Custom Slot for Historic, Niche and Constructed Languages. How might this work?

I have seen other posts on this forum asking about how to learn Ancient Greek using LingQ, since there is no slot for it and it would be confusing to mix ancient and modern Greek. There are also a litany of other languages (historic, constructed and niche) which will certainly never get a dedicated languages slot on LingQ (e.g. Klingon, Cornish, Low German, Elvish).

With modern AI, I am wondering if it would be possible for LingQ to offer a more bare-bones, custom language slot to users which would essentially allow you to pre-programme an AI, which assists in translation/LingQ creation, to any language you want: perhaps you could enter the language, a more detailed prompt/description of what the language is and perhaps some sort of basic reference like a dictionary or a file containing grammatical rules. Some functions on LingQ might have to be switched off, like sharing created LingQs between users, social functions and auto-translate, but the core framework and activity tracking of LingQ would remain in a limited form for any language of your choosing.

It is worth mentioning that the benefits would probably be very limited for dead, pre-modern languages with very little available media or which never had formalised spelling/grammar rules. Nevertheless I think this could create a new niche appeal for LingQ, granted expectations were realistic.

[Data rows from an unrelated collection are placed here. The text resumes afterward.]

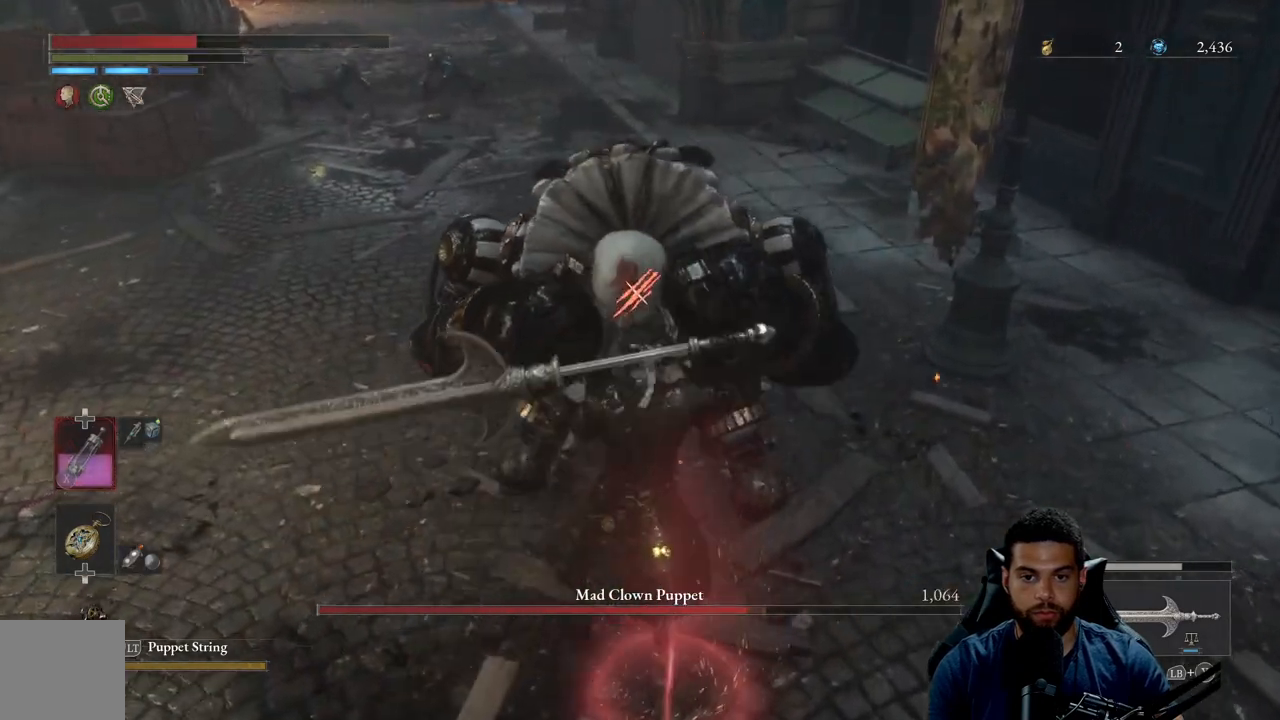
{"buttons": [], "left_stick": "center", "right_stick": "center", "events": [[167, "left_stick", "up"], [333, "left_stick", "down"], [433, "left_stick", "center"]]}
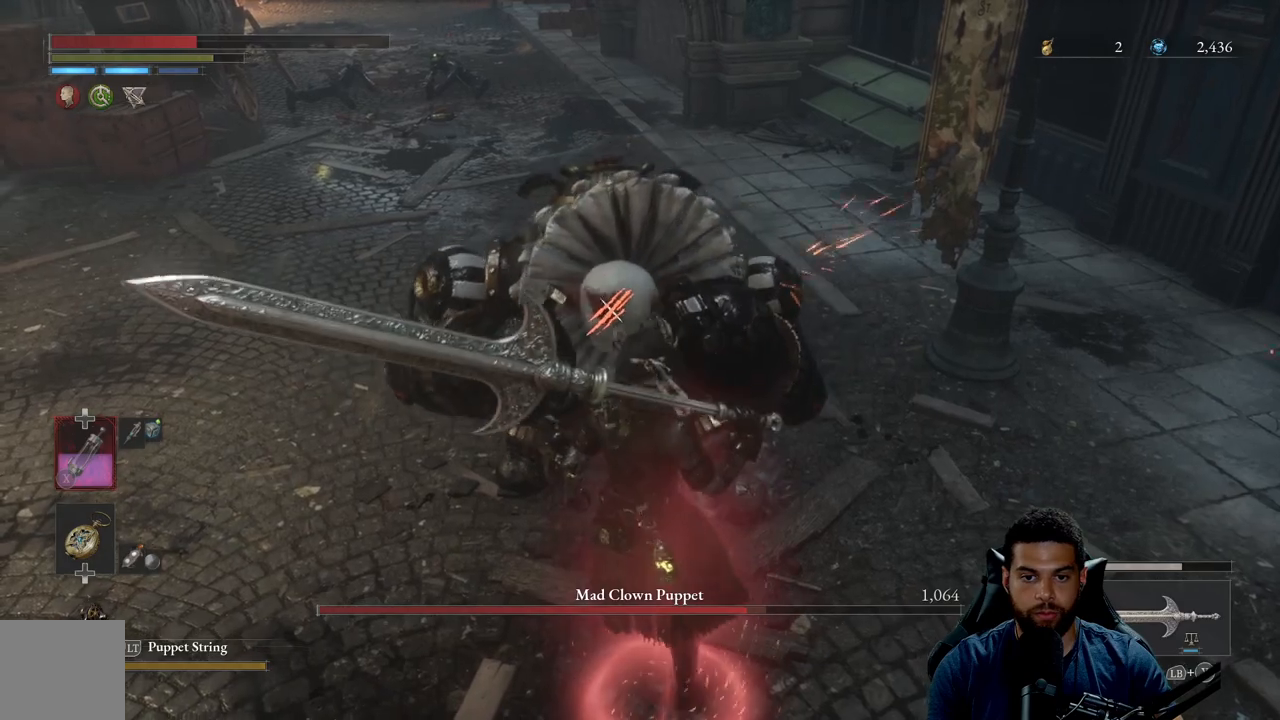
{"buttons": [], "left_stick": "center", "right_stick": "center", "events": [[117, "R1", "down"], [217, "R1", "up"]]}
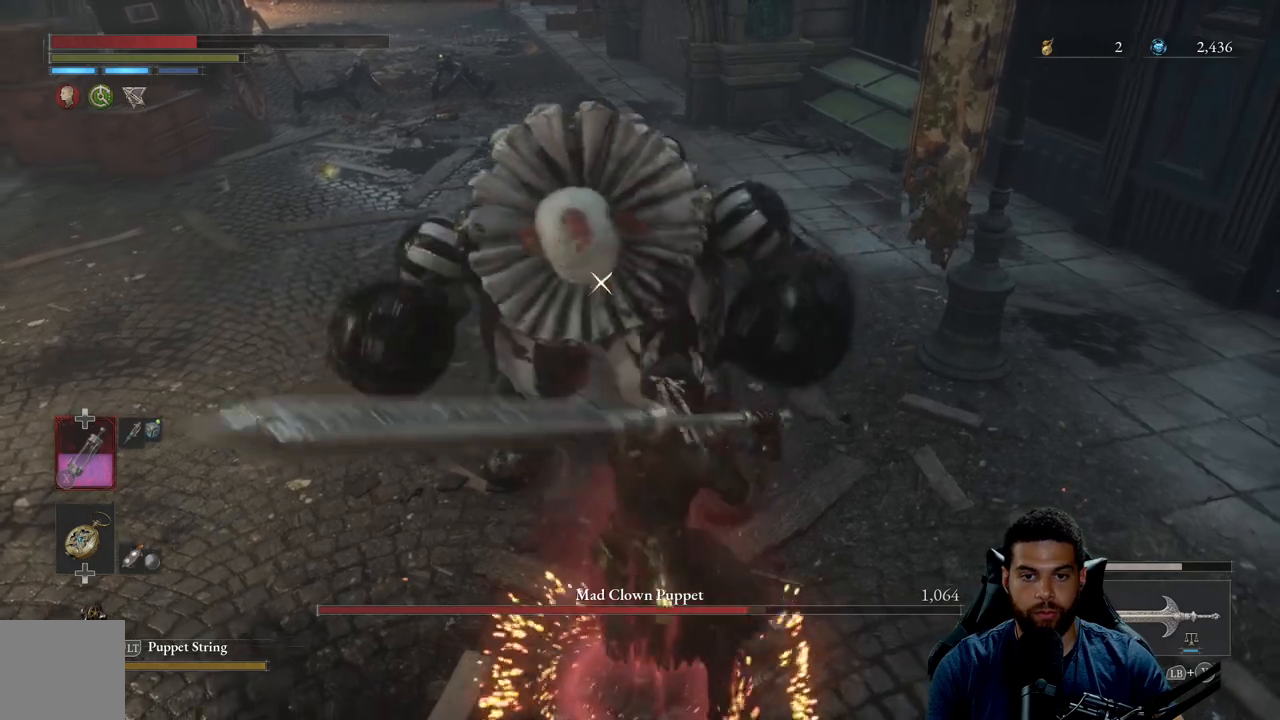
{"buttons": [], "left_stick": "center", "right_stick": "center", "events": []}
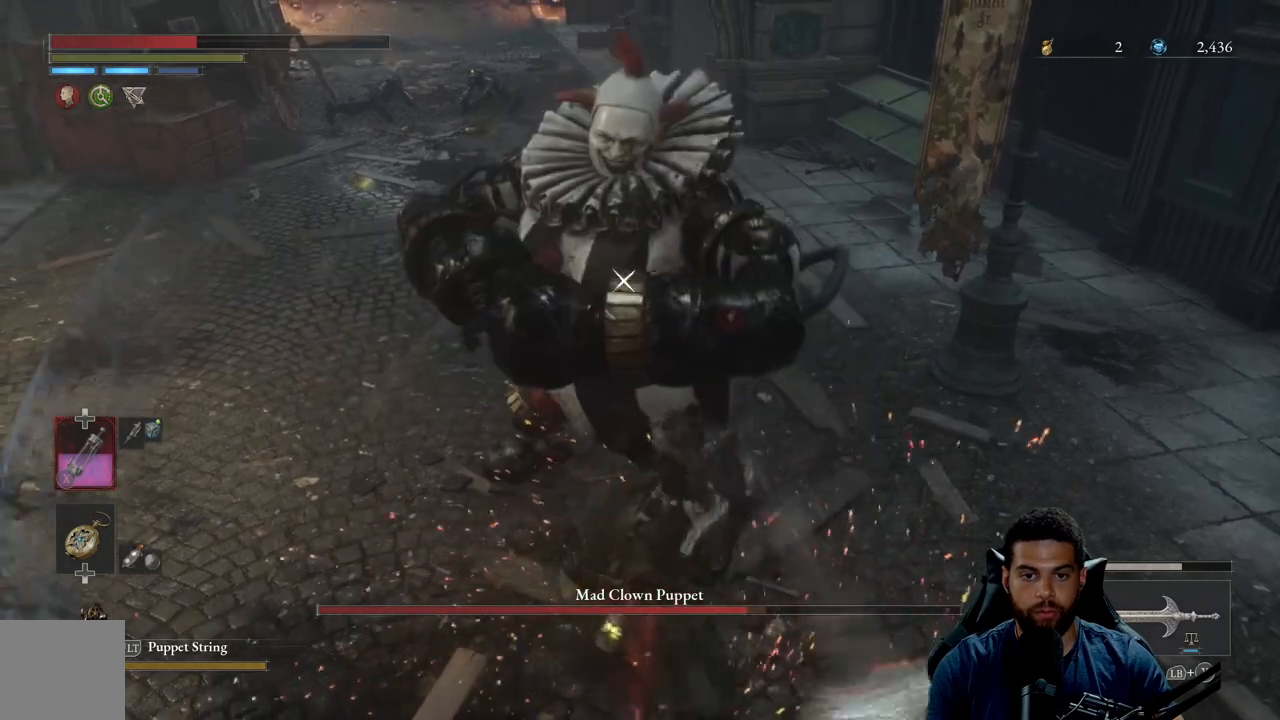
{"buttons": [], "left_stick": "center", "right_stick": "center", "events": []}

This is not a serious feedback/suggestion post. I am simply intrigued at the idea and wonder which languages you would be interested in learning if this feature existed. I would probably use it to learn (the Mercian dialect of) Middle English.

4 Likes

The way AI has been created, it doesn’t work well at all on minority languages and there is no real way to teach it so that it functions properly. This includes languages for which there really are quite a lot of resources if you gather everything up, such as Inuktitut/Greenlandic. What happens when you try is the following

  1. For texts it can find bilingually online, AI will translate it very well… from whatever the second bilingual text is. For example if a news article is in both Greenlandic and Danish, AI will “skip” over the Greenlandic version, translate to English from the matching Danish version, then claim it translated from the Greenlandic instead. It doesn’t really learn from this either, so it can’t “deduce” a new sentence based on something it previously had a translation for.

  2. With minority languages, AI completely lies (“hallucinates”) about a word, morpheme or sentence meaning. Every so often it will get something right but then you ask it the same thing later and it comes up with something completely different which is wrong.

  3. Even if you do your best to give it enough data to work with, AI eventually forgets all your instructions regarding the meaning of words and how words work, or it doesn’t seem to access even half the data you gave it.

LingQ has AI translation for Esperanto, which is a language with more speakers than Icelandic (LingQ also has Icelandic). But its AI Esperanto translations are frequently messed up despite that there are more lessons and dictionaries out there, in various different languages, for Esperanto than there are for Icelandic by a wide margin.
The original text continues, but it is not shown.